In January 1997, Community Pacific Broadcasting reached an agreement to sell KASH to Capstar Broadcasting subsidiary Community Acquisition Company, Inc. The sale was approved by the FCC on March 13, 1997, and the deal completed on July 14, 1997. This began a series of internal moves that saw control of the license passed from Capstar Broadcasting Partnert, L.P., to Capstar Broadcasting Corporation effective July 21, 1997, and on to Capstar Radio Broadcasting Partners, Inc., on July 31, 1997, and Pacific Star Communications, Inc., in August 1997. (Capstar Broadcasting was itself acquired by Clear Channel Communications in October 1999.)

===KUDO era===
In August 1997, Capstar Broadcasting subsidiary Pacific Star Communications, Inc., made a deal to sell KASH to Chinook Concert Broadcasters, Inc. The FCC approved the deal on October 14, 1997. The new owners changed the format to progressive talk radio and had the FCC change the call sign to KUDO on January 25, 2002.

Former branding

In July 2005, Chinook Concert Broadcasters, Inc., contracted to sell KUDO to International Brotherhood of Electrical Workers Local 1547 through a holding company called IBEW Local 1547 Investments, LLC. The station sold for a total cash price of $244,000. The sale was approved by the FCC on September 19, 2005, and the transaction was completed on September 26, 2005. With a mix of syndicated and local programming, including shows hosted by Camille Conte and journalist Shannyn Moore, by late 2007 KUDO was the lowest-rated of the 22 radio stations in the Anchorage market.

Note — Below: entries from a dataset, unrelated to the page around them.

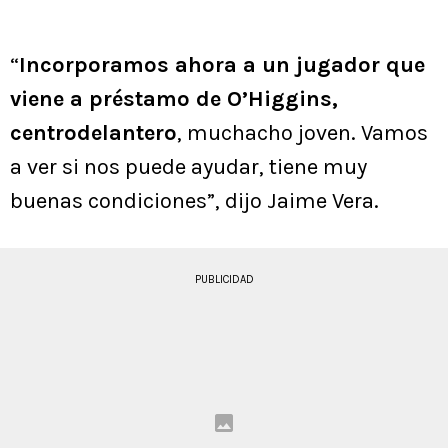
“
Incorporamos ahora a un jugador que
viene a préstamo de O’Higgins,
centrodelantero
, muchacho joven. Vamos
a ver si nos puede ayudar, tiene muy
buenas condiciones”, dijo Jaime Vera.
PUBLICIDAD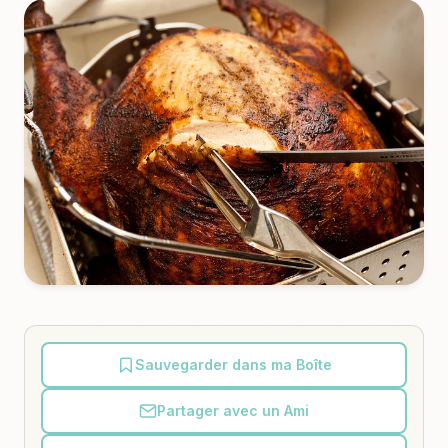
Sauvegarder dans ma Boîte
Partager avec un Ami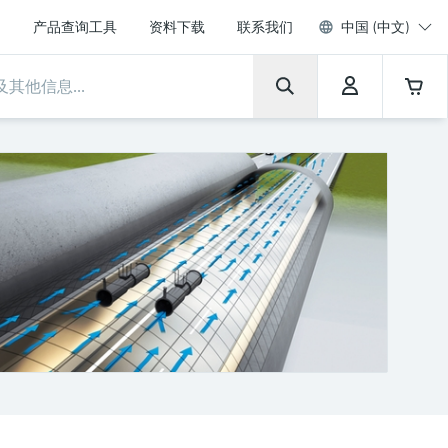
产品查询工具
资料下载
联系我们
中国 (中文)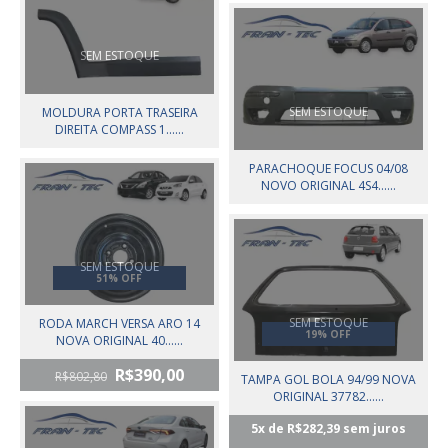
SEM ESTOQUE
SEM ESTOQUE
MOLDURA PORTA TRASEIRA
DIREITA COMPASS 1......
PARACHOQUE FOCUS 04/08
NOVO ORIGINAL 4S4......
SEM ESTOQUE
51% OFF
SEM ESTOQUE
RODA MARCH VERSA ARO 14
19% OFF
NOVA ORIGINAL 40......
R$390,00
R$802,80
TAMPA GOL BOLA 94/99 NOVA
ORIGINAL 37782......
5
x de
R$282,39
sem juros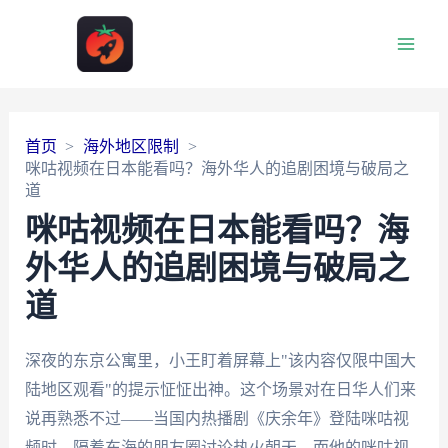
Main
Men
首页
海外地区限制
咪咕视频在日本能看吗？海外华人的追剧困境与破局之
道
咪咕视频在日本能看吗？海
外华人的追剧困境与破局之
道
深夜的东京公寓里，小王盯着屏幕上"该内容仅限中国大
陆地区观看"的提示怔怔出神。这个场景对在日华人们来
说再熟悉不过——当国内热播剧《庆余年》登陆咪咕视
频时，隔着东海的朋友圈讨论热火朝天，而他的咪咕视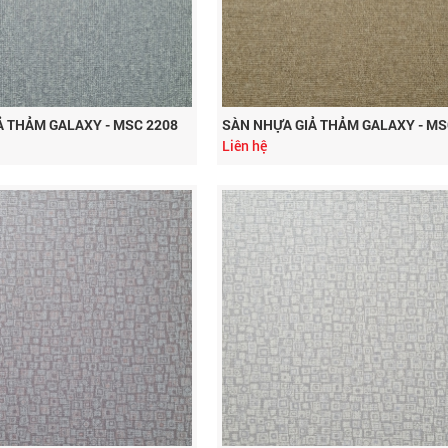
Ả THẢM GALAXY - MSC 2208
SÀN NHỰA GIẢ THẢM GALAXY - MS
Liên hệ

On January 21, 2010, KUDO's provider of syndicated talk programming Air America Media filed for Chapter 7 Bankruptcy and ceased live programming the same night. Reruns of Air America's programming continued to air until Monday January 25 at 4 pm Alaskan Time. In December 2010, KUDO was taken silent and its local talk talent (including Shannyn Moore) shifted to the newly reactivated KOAN for its relaunch under the moniker "Fox News Talk 1020."

On June 6, 2011, KUDO returned to the air with a sports radio format, branded as "The Ticket" and affiliated with Fox Sports Radio.

In December 2011, the International Brotherhood of Electrical Workers (through their IBEW Local 1547 Investments, LLC, license holding company) agreed to sell KUDO and its assets for $5,000 to Falcon Broadcasting, LLC, which is owned and operated by local broadcaster Tettyana Sevvina Robbins. Her husband, Mike Robbins, has a significant financial interest in Anchorage radio stations KVNT (1020 AM), KZND-FM (94.7 FM), KMVN (105.7 FM), and KLEF (98.1 FM) plus a local marketing agreement to operate KMVV (104.9 FM). After overcoming several legal objections, the station's sale was authorized by the FCC on June 28, 2012. The assignment of the station's license was consummated on July 9, 2012.

===KOAN era===
On November 26, 2013, KUDO changed its format to talk, branded as "Hot Talk 1080", and changed its call sign to KOAN on December 2, 2013.

As of June 2021, KOAN is now broadcasting in a Spanish contemporary Christian format and ultimately branded themselves as Tu Familia Radio. Effective July 30, 2021, Falcon Broadcasting sold KOAN and translator K236CG to Iglesia Pentecostal Vispera del Fin for $450,000.